WHAT NEEDS TO BE DONE
Each entry has to be reproduced in full, exactly as given.

=======

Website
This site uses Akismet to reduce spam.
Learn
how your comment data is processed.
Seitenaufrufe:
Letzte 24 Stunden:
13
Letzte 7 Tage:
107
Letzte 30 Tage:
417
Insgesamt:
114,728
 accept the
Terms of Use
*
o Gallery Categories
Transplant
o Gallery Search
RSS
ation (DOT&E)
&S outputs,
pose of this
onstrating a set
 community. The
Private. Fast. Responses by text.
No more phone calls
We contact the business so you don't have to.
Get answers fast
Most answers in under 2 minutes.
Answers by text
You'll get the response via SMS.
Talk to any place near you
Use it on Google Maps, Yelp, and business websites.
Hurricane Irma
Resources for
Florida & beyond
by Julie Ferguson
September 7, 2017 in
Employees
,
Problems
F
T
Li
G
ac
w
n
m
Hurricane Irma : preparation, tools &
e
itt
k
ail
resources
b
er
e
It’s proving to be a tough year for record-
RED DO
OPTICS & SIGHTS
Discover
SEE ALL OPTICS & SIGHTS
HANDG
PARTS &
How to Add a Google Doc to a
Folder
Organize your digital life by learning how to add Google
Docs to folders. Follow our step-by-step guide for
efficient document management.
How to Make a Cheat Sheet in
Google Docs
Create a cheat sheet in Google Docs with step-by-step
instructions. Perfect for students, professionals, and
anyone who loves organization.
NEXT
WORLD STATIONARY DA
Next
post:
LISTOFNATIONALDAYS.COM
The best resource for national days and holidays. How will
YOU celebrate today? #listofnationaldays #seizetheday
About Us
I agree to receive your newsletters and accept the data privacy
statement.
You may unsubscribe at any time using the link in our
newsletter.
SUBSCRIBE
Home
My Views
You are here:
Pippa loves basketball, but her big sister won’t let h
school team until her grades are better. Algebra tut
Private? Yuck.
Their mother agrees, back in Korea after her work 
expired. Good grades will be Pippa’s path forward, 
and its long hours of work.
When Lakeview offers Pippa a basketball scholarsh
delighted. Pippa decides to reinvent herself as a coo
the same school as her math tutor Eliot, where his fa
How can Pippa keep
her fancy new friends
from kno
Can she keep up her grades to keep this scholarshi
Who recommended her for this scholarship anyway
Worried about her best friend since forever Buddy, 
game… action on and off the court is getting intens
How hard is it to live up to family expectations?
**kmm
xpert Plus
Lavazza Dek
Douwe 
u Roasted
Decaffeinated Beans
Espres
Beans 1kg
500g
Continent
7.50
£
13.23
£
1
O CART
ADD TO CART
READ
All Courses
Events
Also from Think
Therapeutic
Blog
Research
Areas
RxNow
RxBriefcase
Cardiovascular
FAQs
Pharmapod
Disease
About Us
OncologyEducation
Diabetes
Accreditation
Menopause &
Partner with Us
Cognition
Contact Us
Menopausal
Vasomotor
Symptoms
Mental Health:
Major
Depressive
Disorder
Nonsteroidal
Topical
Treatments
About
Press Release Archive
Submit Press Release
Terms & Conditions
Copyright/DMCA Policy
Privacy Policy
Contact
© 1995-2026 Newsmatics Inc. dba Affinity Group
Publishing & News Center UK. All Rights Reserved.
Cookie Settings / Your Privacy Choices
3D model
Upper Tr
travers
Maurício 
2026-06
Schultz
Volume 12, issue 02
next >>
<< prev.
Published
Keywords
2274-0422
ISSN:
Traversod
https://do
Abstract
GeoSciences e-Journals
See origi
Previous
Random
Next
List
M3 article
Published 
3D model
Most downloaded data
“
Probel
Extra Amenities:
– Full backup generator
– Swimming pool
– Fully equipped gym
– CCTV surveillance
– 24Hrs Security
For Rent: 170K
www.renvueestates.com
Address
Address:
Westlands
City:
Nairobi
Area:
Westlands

=======

WRITTEN ANSWER
Website
This site uses Akismet to reduce spam.
Learn
how your comment data is processed.
Seitenaufrufe:
Letzte 24 Stunden:
13
Letzte 7 Tage:
107
Letzte 30 Tage:
417
Insgesamt:
114,728
 accept the
Terms of Use
*
o Gallery Categories
Transplant
o Gallery Search
RSS
ation (DOT&E)
&S outputs,
pose of this
onstrating a set
 community. The
Private. Fast. Responses by text.
No more phone calls
We contact the business so you don't have to.
Get answers fast
Most answers in under 2 minutes.
Answers by text
You'll get the response via SMS.
Talk to any place near you
Use it on Google Maps, Yelp, and business websites.
Hurricane Irma
Resources for
Florida & beyond
by Julie Ferguson
September 7, 2017 in
Employees
,
Problems
F
T
Li
G
ac
w
n
m
Hurricane Irma : preparation, tools &
e
itt
k
ail
resources
b
er
e
It’s proving to be a tough year for record-
RED DO
OPTICS & SIGHTS
Discover
SEE ALL OPTICS & SIGHTS
HANDG
PARTS &
How to Add a Google Doc to a
Folder
Organize your digital life by learning how to add Google
Docs to folders. Follow our step-by-step guide for
efficient document management.
How to Make a Cheat Sheet in
Google Docs
Create a cheat sheet in Google Docs with step-by-step
instructions. Perfect for students, professionals, and
anyone who loves organization.
NEXT
WORLD STATIONARY DA
Next
post:
LISTOFNATIONALDAYS.COM
The best resource for national days and holidays. How will
YOU celebrate today? #listofnationaldays #seizetheday
About Us
I agree to receive your newsletters and accept the data privacy
statement.
You may unsubscribe at any time using the link in our
newsletter.
SUBSCRIBE
Home
My Views
You are here:
Pippa loves basketball, but her big sister won’t let h
school team until her grades are better. Algebra tut
Private? Yuck.
Their mother agrees, back in Korea after her work 
expired. Good grades will be Pippa’s path forward, 
and its long hours of work.
When Lakeview offers Pippa a basketball scholarsh
delighted. Pippa decides to reinvent herself as a coo
the same school as her math tutor Eliot, where his fa
How can Pippa keep
her fancy new friends
from kno
Can she keep up her grades to keep this scholarshi
Who recommended her for this scholarship anyway
Worried about her best friend since forever Buddy, 
game… action on and off the court is getting intens
How hard is it to live up to family expectations?
**kmm
xpert Plus
Lavazza Dek
Douwe 
u Roasted
Decaffeinated Beans
Espres
Beans 1kg
500g
Continent
7.50
£
13.23
£
1
O CART
ADD TO CART
READ
All Courses
Events
Also from Think
Therapeutic
Blog
Research
Areas
RxNow
RxBriefcase
Cardiovascular
FAQs
Pharmapod
Disease
About Us
OncologyEducation
Diabetes
Accreditation
Menopause &
Partner with Us
Cognition
Contact Us
Menopausal
Vasomotor
Symptoms
Mental Health:
Major
Depressive
Disorder
Nonsteroidal
Topical
Treatments
About
Press Release Archive
Submit Press Release
Terms & Conditions
Copyright/DMCA Policy
Privacy Policy
Contact
© 1995-2026 Newsmatics Inc. dba Affinity Group
Publishing & News Center UK. All Rights Reserved.
Cookie Settings / Your Privacy Choices
3D model
Upper Tr
travers
Maurício 
2026-06
Schultz
Volume 12, issue 02
next >>
<< prev.
Published
Keywords
2274-0422
ISSN:
Traversod
https://do
Abstract
GeoSciences e-Journals
See origi
Previous
Random
Next
List
M3 article
Published 
3D model
Most downloaded data
“
Probel
Extra Amenities:
– Full backup generator
– Swimming pool
– Fully equipped gym
– CCTV surveillance
– 24Hrs Security
For Rent: 170K
www.renvueestates.com
Address
Address:
Westlands
City:
Nairobi
Area:
Westlands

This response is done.